Jeff Carpenter was born in 1953 in Greenville, Delaware. He studied with the painter Tom Bostelle there and then went to the Rhode Island School of Design, where he earned a BFA Film, in 1976. His thesis project, a short animated film called Rapid Eye Movements played the Cannes, Berlin, Telluride and New York film festivals. His first gallery exhibition was in 1974 at the Richard Demarco Gallery in Edinburgh. His work has been shown at P.S.1, the Boston Museum of Fine Arts, the Museum of Contemporary Art/Denver, and the Centre Pompidou.

Artist's Statement

Every one of us has experienced, in dreaming, or daydreaming, or perhaps in art, imaginary ways of seeing reality. There are connections between things and aspects of our lives that cannot be well described rationally, a kind of beauty that doesn't usually appear in our day-to-day consciousness, except by surprise, but that provides a different and equally important way of perceiving our lives. These impressions may be sparked anew, like a déja vu, by imagery that resonates in that same archetypal way. It’s important to remain aware of this other way of seeing, this language of the imagination; it helps us to expand the way in which we live, because the definitions by which we live are themselves the product of the cultural imaginary.

If you daydream a memory of a wonderful day it’s rarely just one “snapshot” that you summon, it’s many images - perhaps the full panorama, the light in her eyes, the wind in the leaves - all layered one on top of each other. If the construction of those layers is apparent in the final piece, if the artist’s hand is seen or even just felt, then I think it opens the door to allow the viewer to stand in the artist’s shoes, to feel in direct, first-person terms, the subconscious narrative threads that are weaving together in the work. In some of these paintings, I’ve made layers with implied transparency, and with the Plexiglas paintings I’ve painted the layers on separate transparent panels in semi-transparent acrylic paint.

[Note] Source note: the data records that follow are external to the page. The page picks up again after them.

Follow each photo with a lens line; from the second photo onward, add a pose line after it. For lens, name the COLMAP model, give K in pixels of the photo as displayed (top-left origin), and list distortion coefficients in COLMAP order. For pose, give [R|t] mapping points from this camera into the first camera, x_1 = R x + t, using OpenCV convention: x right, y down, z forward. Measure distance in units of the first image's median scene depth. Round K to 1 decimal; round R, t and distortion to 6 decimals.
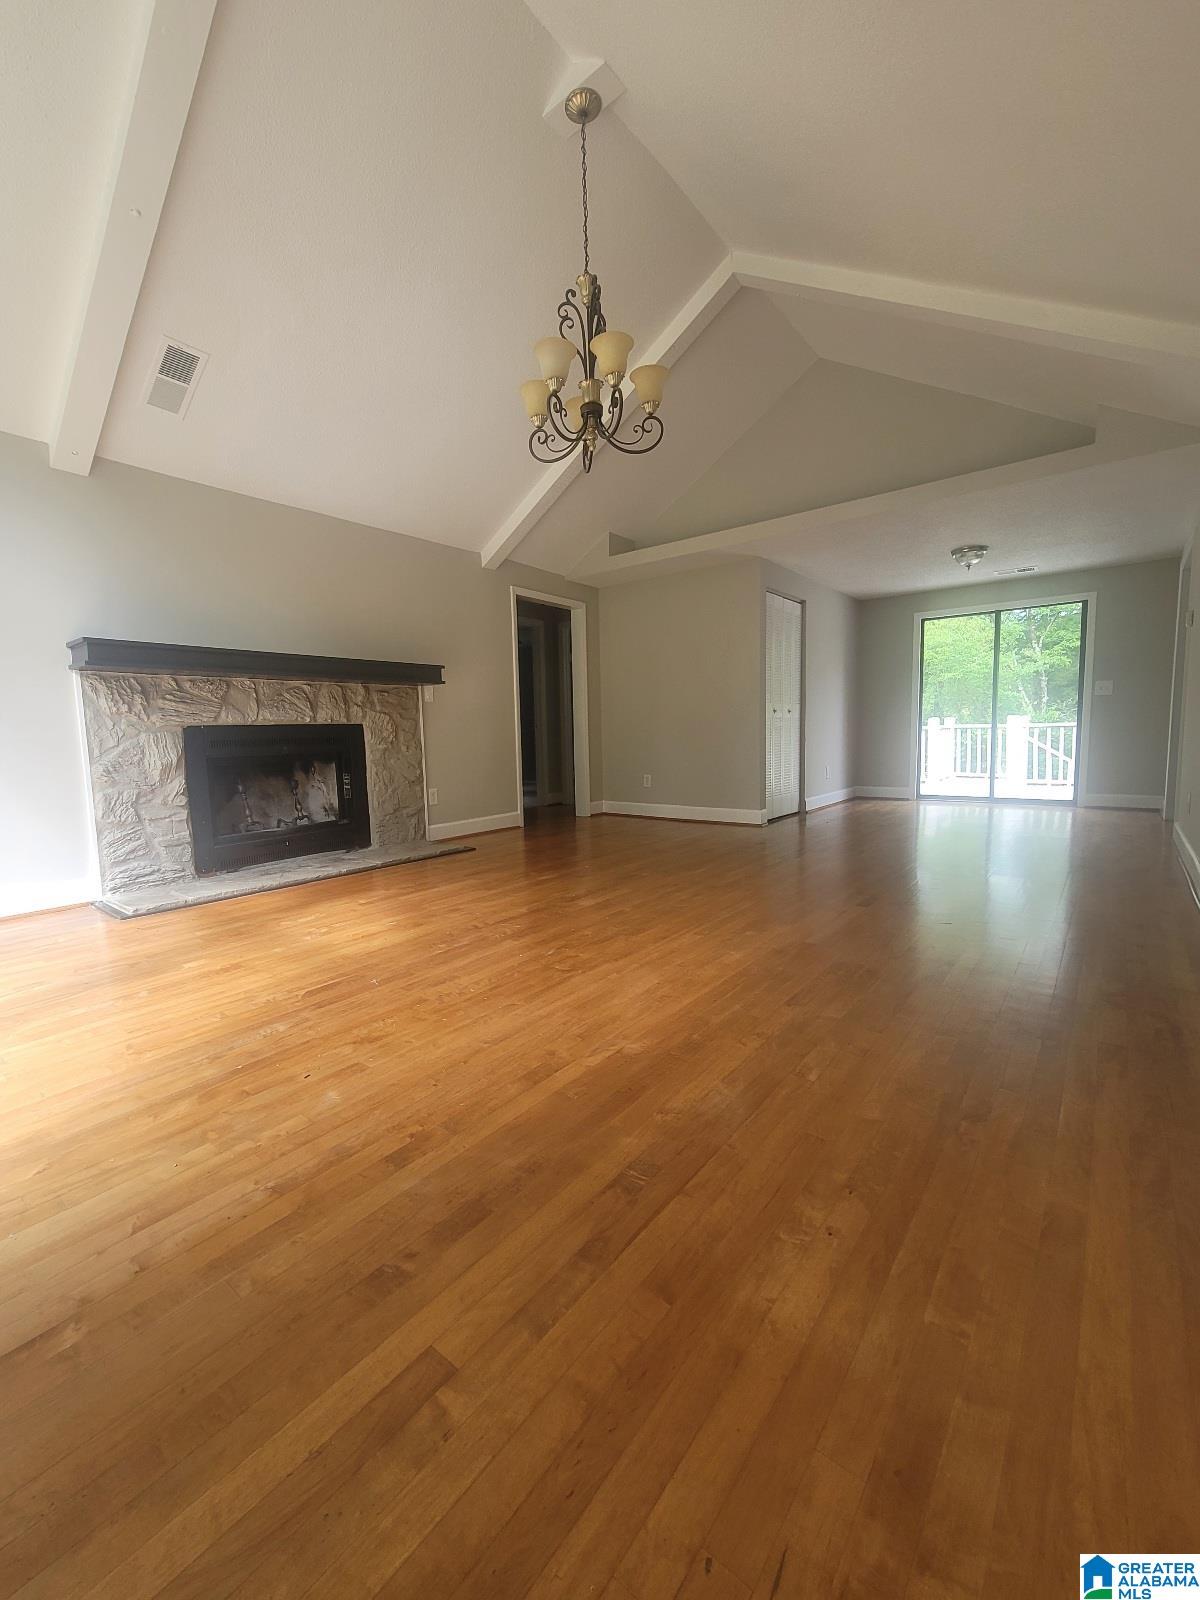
lens RADIAL K [[664.8, 0, 590.3], [0, 664.8, 804.6], [0, 0, 1]] dist [-0.002285, -0.000307]
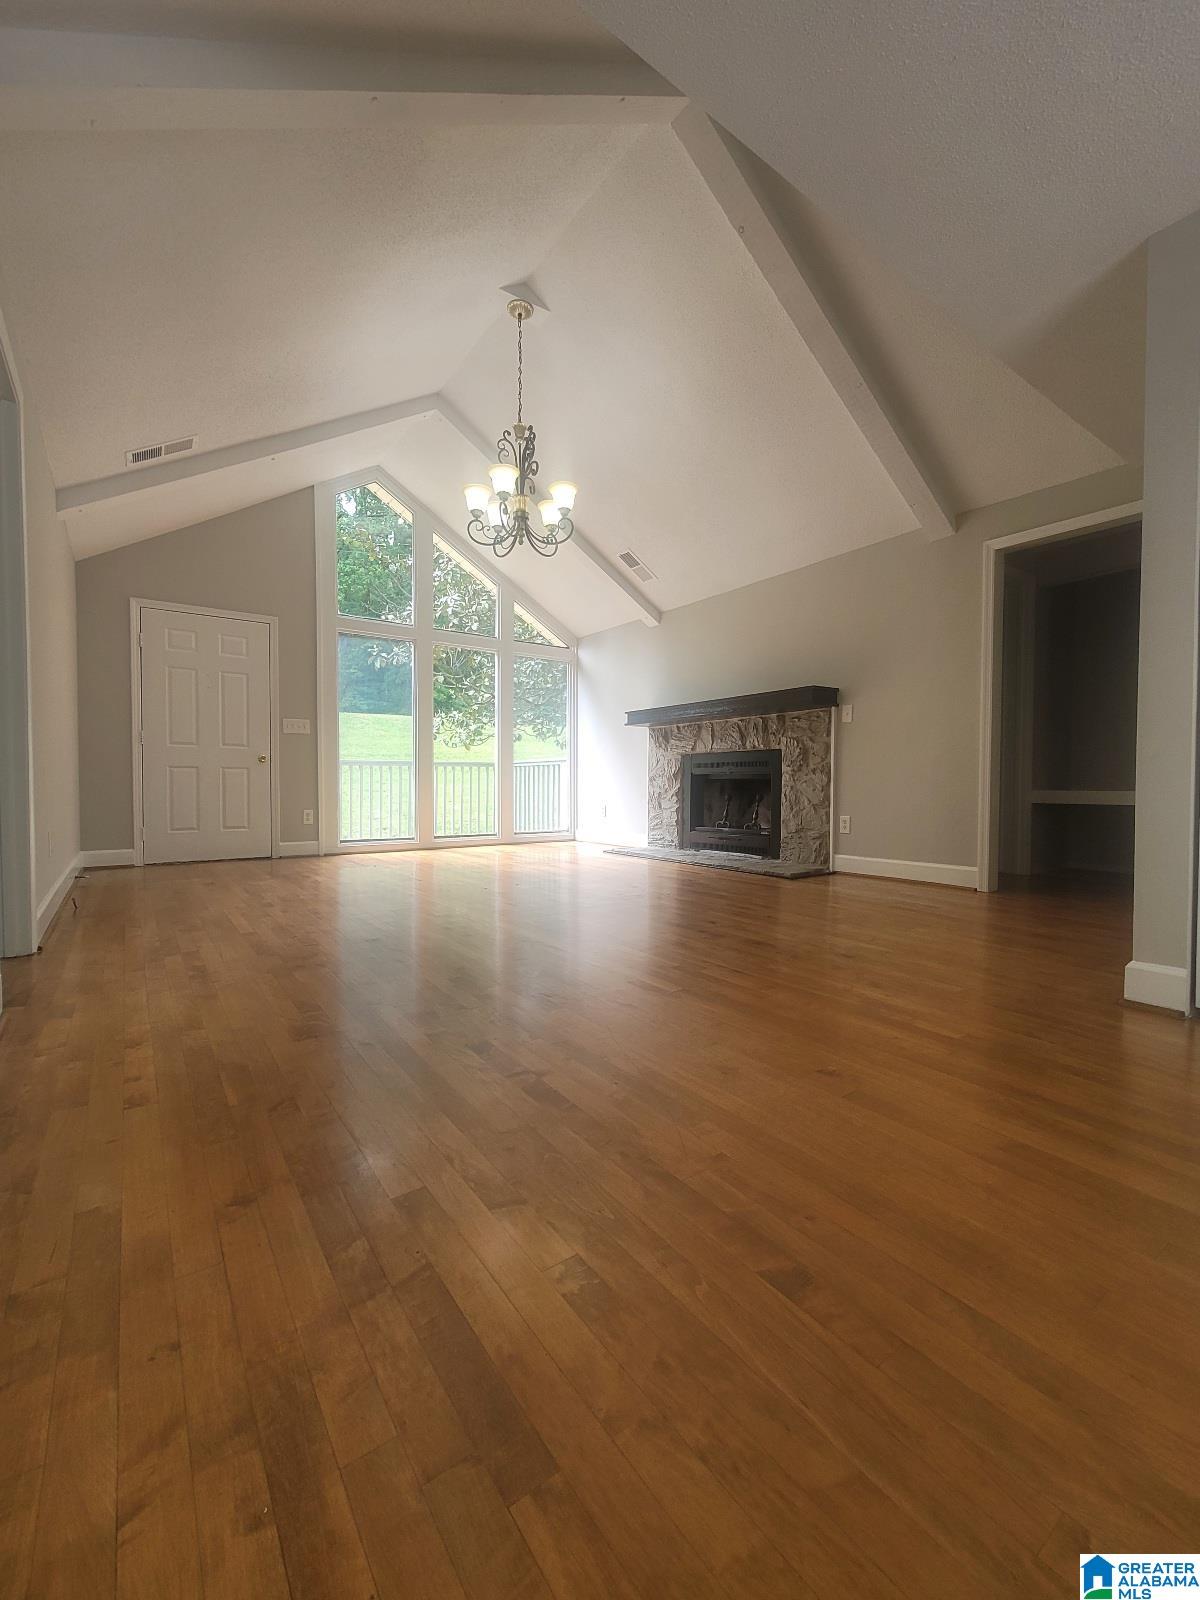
lens RADIAL K [[665.0, 0, 600.0], [0, 665.0, 800.0], [0, 0, 1]] dist [-0.011002, 0.000166]
pose [[-0.270930, 0.050865, -0.961254, 0.834531], [-0.096795, 0.992102, 0.079779, -0.096292], [0.957720, 0.114660, -0.263866, 1.020192]]
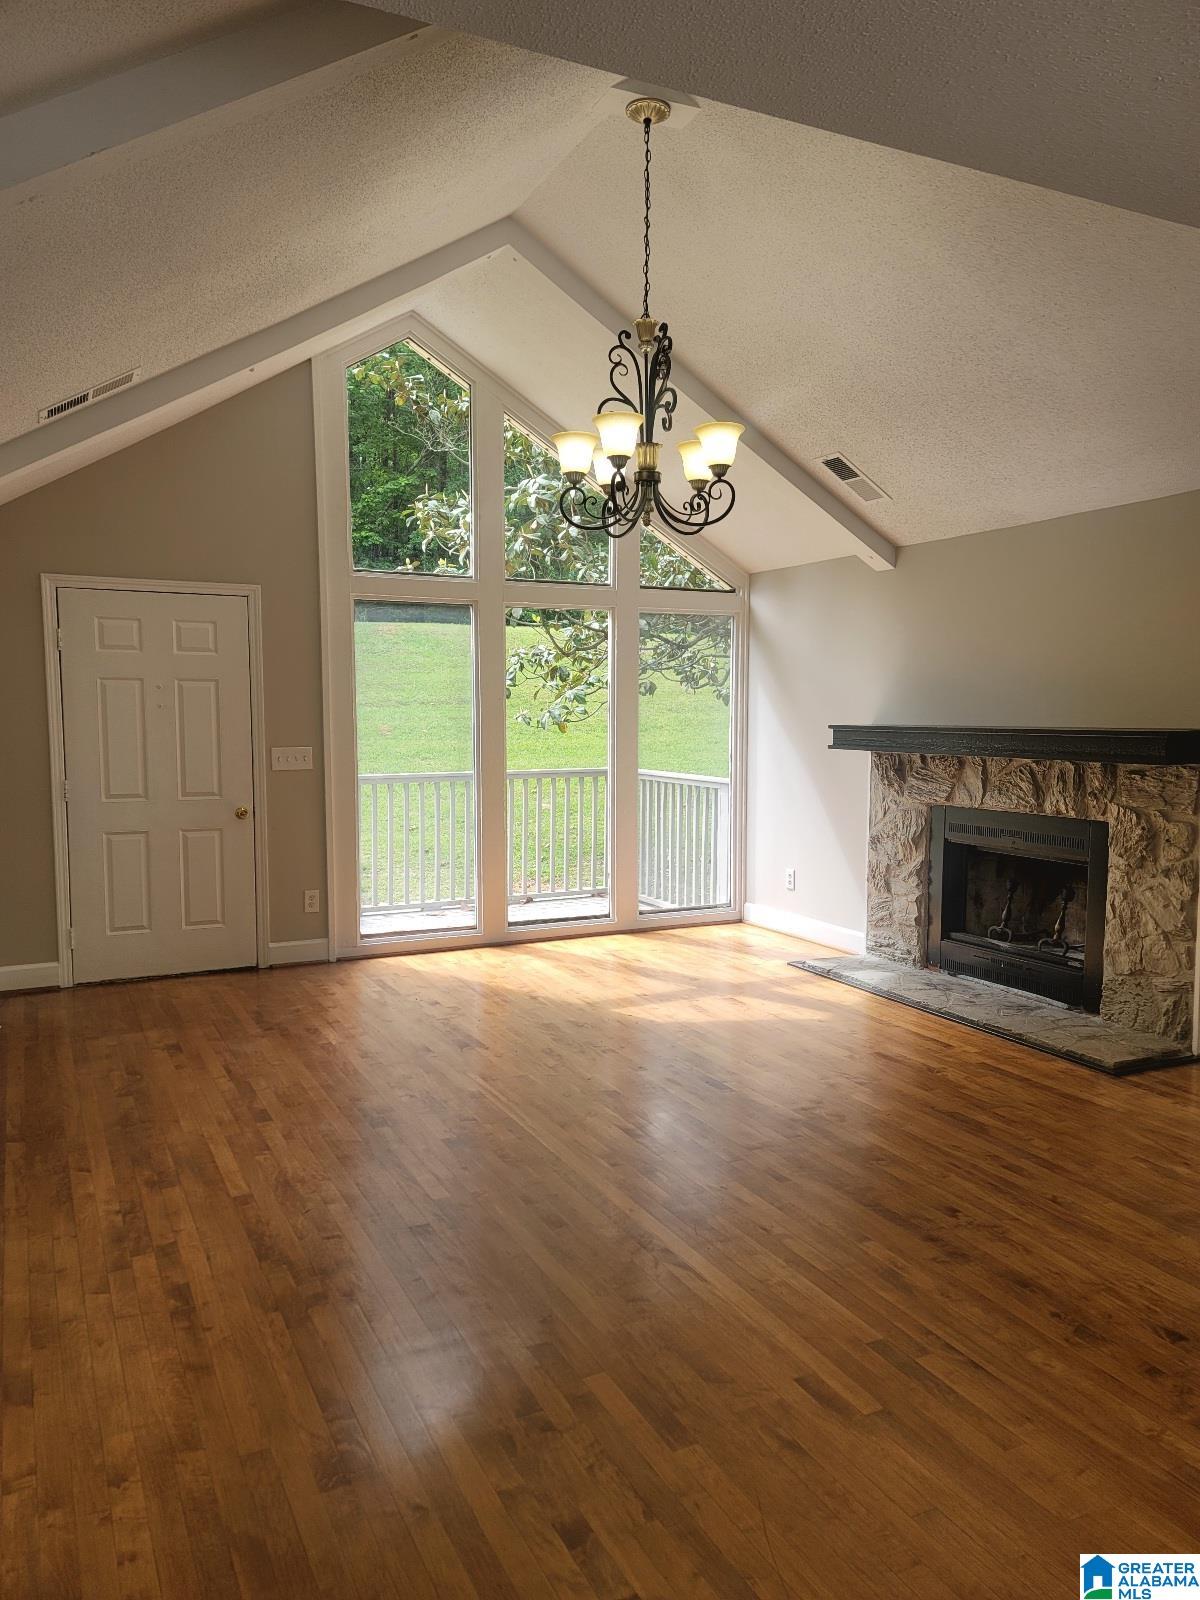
lens RADIAL K [[1182.5, 0, 602.6], [0, 1182.5, 813.0], [0, 0, 1]] dist [0.067199, -0.059934]
pose [[-0.424722, 0.107697, -0.898895, 0.891760], [-0.084954, 0.983777, 0.158007, -0.271275], [0.901329, 0.143474, -0.408682, 1.037024]]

The real pleasure in conjuring up the memory is not in any one part as much as it is in slipping through the images. I pursue that subconscious effect; to align images in a way that tricks the mind to flicking from one image to the next, back and forth, a mental flickering that is slightly beyond our control. Art that induces a momentary wobble of perception that triggers the subconscious. 

The solace of the work of an artist lies in this, that only there, in the silences of the work can reality be reordered, rediscovered, and made to show its significant side. Our common actions in reality are simply the sackcloth covering which hides the cloth-of-gold – the meaning of the pattern. For artists there waits the joyous compromise through art with all that wounded us, or defeated us, or distracted us in daily life; in this way, not to evade destiny, as the day-to-day leads one to do, but to fulfill it in its true potential: sublime, elusive, ineffable, and so easily misplaced.